Cohen’s former lawyer Robert Costello As Cohen sought to testify about Trump’s repeated admissions that he committed no crimes, Marchant was openly hostile, blocking him from delivering some of the most damaging testimony for the prosecution.
Pick a crime, any crime
Just in case the jury wasn’t convinced the court was directing them to find a crime, the court told them that “Michael Cohen is an accomplice” because “under the laws of our country, there is evidence that he participated in a crime based on the conduct contained in the allegations against the defendant in this case.” How could the jury possibly acquit Trump after this absurd instruction?
The court instructed that Cohen’s testimony required corroboration, but then specifically instructed that corroboration did not have to prove that the defendant was guilty or that a crime had been committed. In fact, all that was needed was evidence “consistent with the testimony of an accomplice,” even if “itself did not tend to link the defendant to the commission of the crime charged.”
Is that “harmony” a perfectly legal desire to silence Stormy Daniels? It seems like it is, but it’s not a crime. Apparently the court did not call for Cohen’s testimony, as it should have done. As for Trump’s guilt.
Again, conspiracy necessarily implies an agreement to commit an illegal act, but the court allowed the jury to choose one of three possible illegal acts even though there was no evidence that any was agreed upon, much less that there was any willful intent or specific intent.

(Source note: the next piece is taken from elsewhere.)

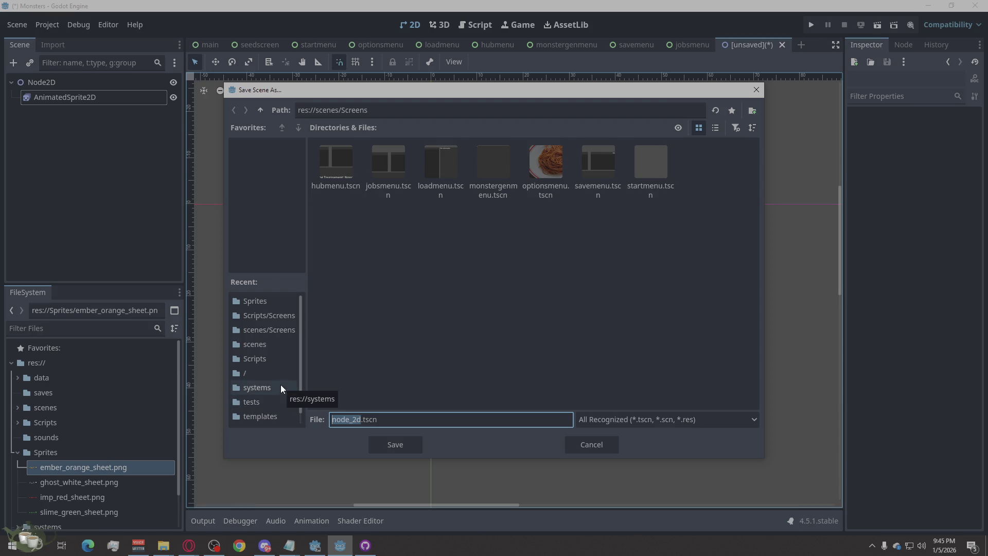
Browse the scenes folder in Save Scene As, then save node_2d.tscn into Sprites
left_click(271, 345)
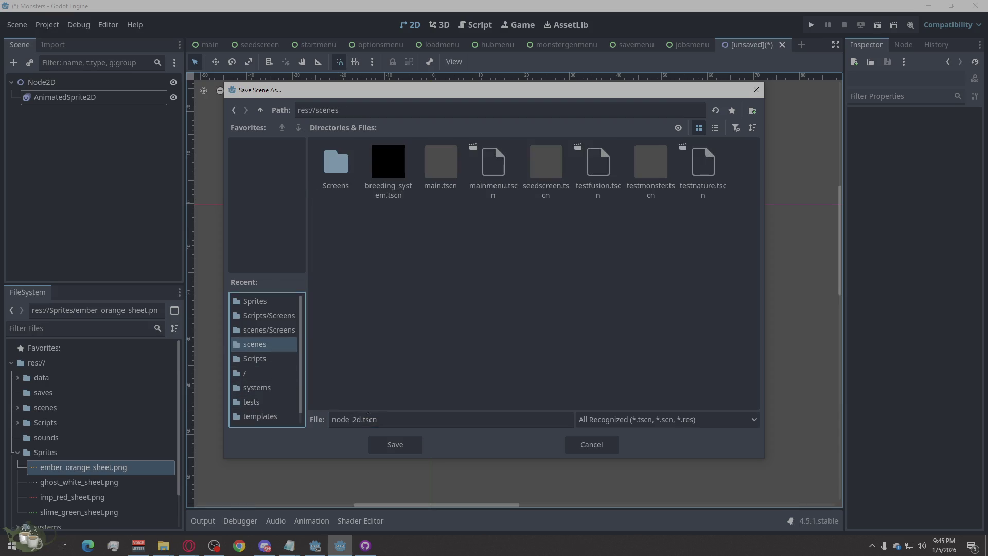
right_click(342, 242)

One of the three illegal acts is More than $2,700 per Federal lawThe court instructed that the donations could be “loans or advances,” which logically means that donors, like Cohen, are campaign creditors who leave their debts unpaid over a period of time.

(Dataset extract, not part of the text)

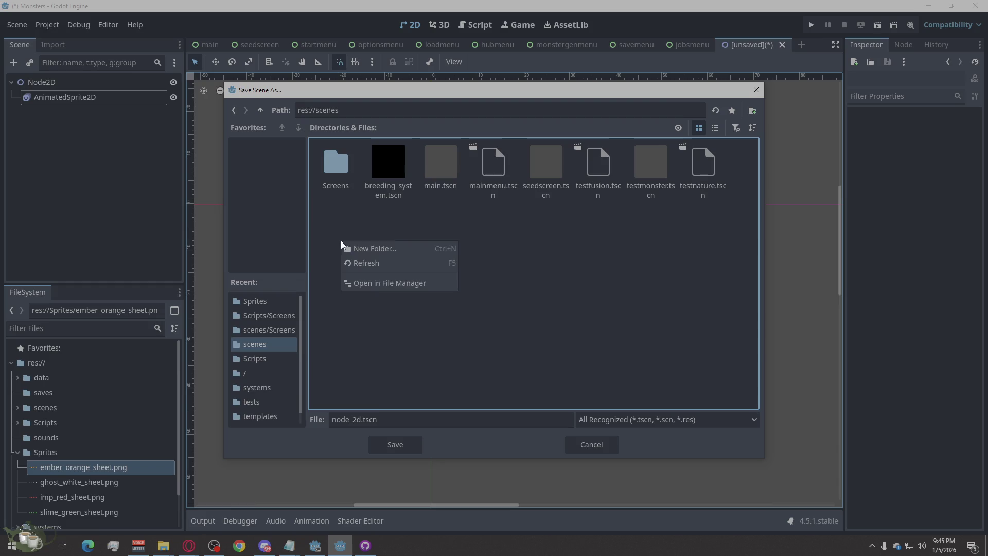
left_click(369, 249)
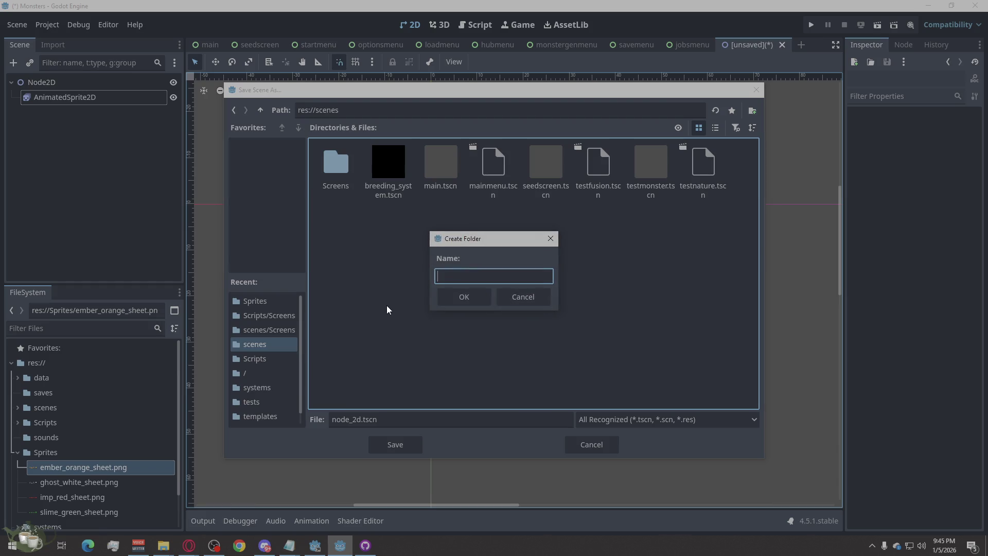
left_click(531, 303)
scroll(260, 378, "down", 1)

And, of course, there are state court judges who guide federal law. Unconstitutional.
The second possible offence listed is false tax records. Marchan said this could be something other than a false tax return, with no further definition. So, as a circular offence, any false business record would seem to suffice, as the first false record could now become the second offence contemplated by the first offence.
Just in case this circular reasoning option wasn’t obvious to the jury, the court instructed that the second offense could simply be false business records, which is very similar to the first predicate offense. To ensure the jury got this point, Marchan specifically listed Cohen’s LLC documents as “false records” that could constitute “unlawful means.” However, these records were only some of the related documents in the original (allegedly) false business records charged. Thus, per the judge’s instructions, some of the allegedly false set of records could be the second offense that the remaining set of records was intended to commit. Circular reasoning, right?
The real conspiracy
Ultimately, any conscientious juror would have an extremely difficult time even considering acquitting Trump due to the deliberate influence of inadmissible evidence, judicial hostility toward the defense, and biased and improper instructions.
The prosecution, rejected by Cyrus Vance, was resurrected by former U.S. Attorney Matthew Colangelo, who was apparently sent to New York by Merrick Garland to engineer the revival of the prosecution rejected by the previous conscientious district attorney.
So a conspiracy to facilitate or prevent the election has been proven. But Trump is the victim, not the perpetrator. Rather, the perpetrators are those who perpetrated this false accusation, a show trial the likes of which Stalin or Beria never dreamed of. This is a sad day for honest judges across the nation, and an even sadder day for our torn apart country.